CSN.1 vs ASN.1
Although their acronyms are similar, CSN.1 is substantially different from ASN.1.
ASN.1 defines an abstract data structure: in other words, an ASN.1 specification tells you, for example, that we have a structure with some fields in it, or a union, an array and so on.
In ASN.1 we describe our data structure as we do when we are declaring C structs.
When we need to actually send the data over the network, we follow the encoding rules we have chosen. These encoding rules, like BER o PER, tell us that a structure is always coded in a given way, an integer is always coded in another way and so on.
Therefore any ASN.1 tools can easily generate a C data structure and some C code able to take a BER or PER coded binary stream and decode it into that C structure.
CSN.1, instead, defines at bit-level the encoded stream.
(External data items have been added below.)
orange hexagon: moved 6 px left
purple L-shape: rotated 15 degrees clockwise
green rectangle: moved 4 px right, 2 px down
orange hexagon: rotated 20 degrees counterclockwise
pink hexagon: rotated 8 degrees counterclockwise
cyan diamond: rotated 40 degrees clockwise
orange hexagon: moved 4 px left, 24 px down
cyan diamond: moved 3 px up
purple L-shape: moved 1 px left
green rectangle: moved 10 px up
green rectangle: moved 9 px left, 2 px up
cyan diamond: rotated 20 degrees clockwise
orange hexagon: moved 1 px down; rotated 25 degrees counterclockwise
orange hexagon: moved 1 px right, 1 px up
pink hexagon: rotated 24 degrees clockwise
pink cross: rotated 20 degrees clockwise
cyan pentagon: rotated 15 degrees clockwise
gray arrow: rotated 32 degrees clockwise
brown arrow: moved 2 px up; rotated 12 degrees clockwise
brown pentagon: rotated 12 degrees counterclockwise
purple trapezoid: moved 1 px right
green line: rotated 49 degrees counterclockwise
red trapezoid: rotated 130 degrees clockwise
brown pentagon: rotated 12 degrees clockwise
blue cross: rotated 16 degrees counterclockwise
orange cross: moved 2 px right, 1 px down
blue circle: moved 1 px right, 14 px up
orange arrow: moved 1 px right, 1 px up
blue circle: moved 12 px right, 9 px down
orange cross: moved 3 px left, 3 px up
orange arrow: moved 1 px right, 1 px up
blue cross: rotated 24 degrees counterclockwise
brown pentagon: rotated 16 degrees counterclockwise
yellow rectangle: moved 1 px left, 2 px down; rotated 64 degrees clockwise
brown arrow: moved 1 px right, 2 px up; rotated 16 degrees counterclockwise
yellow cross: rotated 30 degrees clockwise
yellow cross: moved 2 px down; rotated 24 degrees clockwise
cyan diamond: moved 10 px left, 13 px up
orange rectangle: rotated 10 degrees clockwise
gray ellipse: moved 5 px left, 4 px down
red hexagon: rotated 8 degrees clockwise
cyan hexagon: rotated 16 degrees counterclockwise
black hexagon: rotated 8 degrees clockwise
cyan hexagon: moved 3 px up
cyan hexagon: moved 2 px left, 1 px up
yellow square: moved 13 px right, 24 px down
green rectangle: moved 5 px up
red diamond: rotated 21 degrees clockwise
A CSN.1 definition says, for example, that we expect a 1 followed by 8 more bits or a 0 followed by 4 bits and another 0:
< my data > ::= 1 <x: bit(8)> | 0 <y: bit(4)> 0;|
Most of the CSN.1 tools read the CSN.1 specification file and produce a CSN.1 parser; this parser, once compiled, reads the encoded binary stream and when it recognize some valid elements in it invokes a user defined callback function.
In other words, it generates code that will say to you: hey, I found the 1 followed by the 8 bits you were expecting: the 8 bits are 11001001; do whatever you like.
In other words, the data structures need to be deduced from the encoded data by reverse-engineering the CSN.1 code and try to guess the original structures.